Linux Mint probeert het oude startmenu concept te verbeteren en slaagt daar inderdaad in. Ik vind het een van de mooiste en beste startmenu's. Het is een gemakkelijke overstap voor mensen die deze werkwijze willen handhaven.
Toch denk ik dat hier niet de toekomst ligt voor de gewone gebruiker. We gaan naar hele andere interfaces. Interfaces die je nauwelijks meer onderscheidt als interface omdat ze in het product op gaan. Een aanraakscherm is zoiets, er zijn geen knopjes, schuifjes meer, de buitenkant is de interface.
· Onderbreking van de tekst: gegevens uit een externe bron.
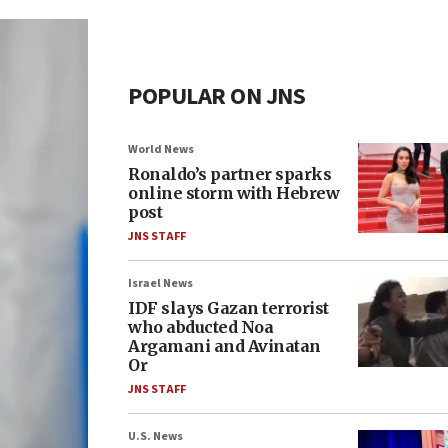
POPULAR ON JNS
World News
Ronaldo’s partner sparks
online storm with Hebrew
post
JNS STAFF
Israel News
IDF slays Gazan terrorist
who abducted Noa
Argamani and Avinatan
Or
JNS STAFF
U.S. News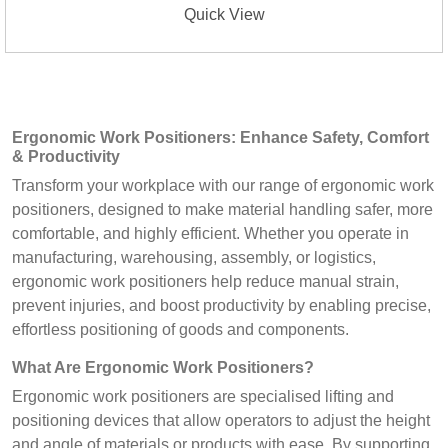
Quick View
Ergonomic Work Positioners: Enhance Safety, Comfort
& Productivity
Transform your workplace with our range of ergonomic work
positioners, designed to make material handling safer, more
comfortable, and highly efficient. Whether you operate in
manufacturing, warehousing, assembly, or logistics,
ergonomic work positioners help reduce manual strain,
prevent injuries, and boost productivity by enabling precise,
effortless positioning of goods and components.
What Are Ergonomic Work Positioners?
Ergonomic work positioners are specialised lifting and
positioning devices that allow operators to adjust the height
and angle of materials or products with ease. By supporting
De tijd dat we met een speciaal apparaat als een muis van venster naar venster gaan om bij iets te komen wordt afgebouwd. Straks zeggen we iets, raken iets aan, om het te laten gebeuren, direct, zonder interface gedoe. Siri is daar een voorbeeld van. De afstand tussen gebruik en wens wordt steeds korter. Dat is een ontwikkeling die al vanaf het begin aan de gang is en nog lang niet klaar is.
Vroeger gingen mensen het bos om een stuk hout te verzamelen om een gereedschap te maken. Toen gingen ze die kant en klaar kopen. Op een bepaald moment hoefden ze geen eten meer te koken, je kon het zo kant en klaar kopen, later zelfs uit de muur trekken. Daaronder ligt het idee dat mensen direct hun behoefte willen bevredigen. De producent die iets kan aanbieden op het moment dat het verlangen bij de consument opkomt die verkoopt meer. Of dit goed voor de mens is kan je over twisten, maar het is een logisch gevolg van de technische vooruitgang in een consumer society die in sterke mate door korte-termijn-verlangen-bevrediging wordt gedreven.